A well-stocked first aid kit is an essential piece of kit for every hiker. Keep it stocked with bangades and antiseptic creams to clean up cuts and avoid infection. If you are unlikely to be able to seek help quickly, make sure you have researched how to dress wounds properly. Most trails have exit paths that lead towards main roads; knowing where the off-routes are is essential in the event that you are injured.
An ample supply of water will include enough water for your hike, as well as some extra water just in case you need it. Experienced hikers often invest in purification systems to save carrying extra weight. Drinking untreated water is never a good idea and could introduce a host of unfamiliar bacteria into your body.
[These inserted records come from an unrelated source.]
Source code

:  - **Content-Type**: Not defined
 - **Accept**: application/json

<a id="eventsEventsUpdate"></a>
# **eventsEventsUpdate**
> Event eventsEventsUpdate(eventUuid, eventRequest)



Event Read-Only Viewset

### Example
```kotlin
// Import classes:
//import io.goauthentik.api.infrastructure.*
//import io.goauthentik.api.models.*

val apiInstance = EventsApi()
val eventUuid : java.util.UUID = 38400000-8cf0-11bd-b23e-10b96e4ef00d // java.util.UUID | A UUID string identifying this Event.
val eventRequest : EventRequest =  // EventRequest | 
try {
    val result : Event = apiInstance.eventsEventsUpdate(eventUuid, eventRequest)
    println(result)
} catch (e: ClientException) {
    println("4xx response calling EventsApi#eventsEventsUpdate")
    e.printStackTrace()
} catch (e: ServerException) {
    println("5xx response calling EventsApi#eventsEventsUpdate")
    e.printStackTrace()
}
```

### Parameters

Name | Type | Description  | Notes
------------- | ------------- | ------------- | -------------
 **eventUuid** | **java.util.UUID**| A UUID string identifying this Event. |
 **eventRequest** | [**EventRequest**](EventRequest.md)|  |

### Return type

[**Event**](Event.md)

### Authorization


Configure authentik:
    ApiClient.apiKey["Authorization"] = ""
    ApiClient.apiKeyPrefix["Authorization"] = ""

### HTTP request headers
You will need to know how to make a fire, particularly if you are camping-out; as well as providing warmth, fires also deter wild animals. If you are hurt, fires can also be used to signal your location to others in the vicinity, enabling them to find you.
Dressing properly will keep you safe; make sure you have rain gear, and are dressed in layers to enable you to adjust your clothing to surrounding temperatures. Wearing hiking shoes will save your feet from blisters and other injuries associated with walking for long periods in inadequate footwear.
Respect your surroundings
Leave everything exactly where it was when you found it; disturbing the land can result in rock or landslides, potentially endangering you and any other people or animals in the vicinity. In the same vein, leave plants and wildlife alone; do not eat any seeds or berries that you find on your path, even if they look familiar. Keep an eye out for warning signs, depending on where you are hiking, some signs may have overgrown or become hidden, but the hazards will still be there. Look out in particular for falling rock signs. You can see all the different types of signs here, courtesy of My Safety Signs. Wild animals may look cute, but do not approach them or endeavour to engage with them; to do so is likely to cause them stress, and put you in danger of being scratched or bitten. Some species carry rabies, making it even more important that you leave them alone.